- Poster presentation
- Open Access
Evaluation of available data on physiological track and trigger warning systems
© BioMed Central Ltd 2006
- Published: 21 March 2006
- Critical Illness
- Cardiopulmonary Resuscitation
- Timely Recognition
- Senior Clinician
- Predict Patient Outcome
Physiological track and trigger warning systems (TTs) use periodic observation of vital signs (tracking) with predetermined criteria (trigger) for requesting attendance of a senior clinician or critical care outreach team (CCOT). There has been a proliferation of such systems in recent years, but with little formal evaluation. There is no clear evidence identifying an ideal system for timely recognition of critically ill patients.
To assess the ability of different TTs to predict patient outcomes within and across hospitals, in different age groups, wards and specialties. To identify the best TT for timely recognition of critical illness.

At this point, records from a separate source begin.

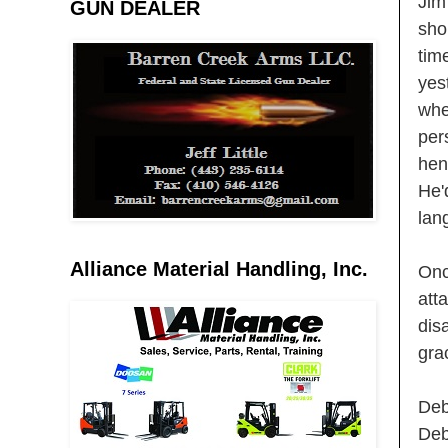
Jim
GUN DEALER
sho
tim
yes
whe
per
hen
He'
lan
Alliance Material Handling, Inc.
Onc
att
dis
gra
Deb
Deb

Cohort study of data from 31 acute NHS hospitals in England and Wales. Participants varied by data source; predominantly all patients seen by CCOT or all patients on selected wards. Patient outcome was a composite of death, admission to critical care, 'do not attempt resuscitation' or cardiopulmonary resuscitation. Primary assessment was by sensitivity and positive predictive value, secondary assessment by specificity and negative predictive value.

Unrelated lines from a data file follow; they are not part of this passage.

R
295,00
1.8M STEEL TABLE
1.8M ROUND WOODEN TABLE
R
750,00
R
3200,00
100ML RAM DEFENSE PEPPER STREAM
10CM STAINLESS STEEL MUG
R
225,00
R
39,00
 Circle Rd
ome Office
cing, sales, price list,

Fifteen datasets met predefined quality criteria and were included. Sensitivity and positive predictive value were low with median (quartiles) values of 43.3 (25.4, 69.2) and 36.7 (29.3, 43.8), respectively. Specificity and negative predictive value were generally acceptable, with median (quartiles) values of 89.5 (64.2, 95.7) and 94.3 (89.5, 97.0), respectively. Within hospitals there were differences in the discrimination of TTs in relation to age, ward and specialty, but these were not consistent across hospitals.
We were unable to establish the best existing TT or develop a new high-quality TT for timely recognition of critical illness due to wide variation in the datasets. Sensitivity of existing TTs is very low, meaning that a high number of patients requiring intervention are likely to be missed if clinicians rely solely on these systems for identifying deteriorating patients. The low sensitivity may be due, in part, to sudden deterioration and infrequent measurement of vital signs. It is probable that using a TT improves identification of critical illness but it should be used as an adjunct to clinical judgment. The challenge is to increase the sensitivity of TTs while maintaining acceptable specificity.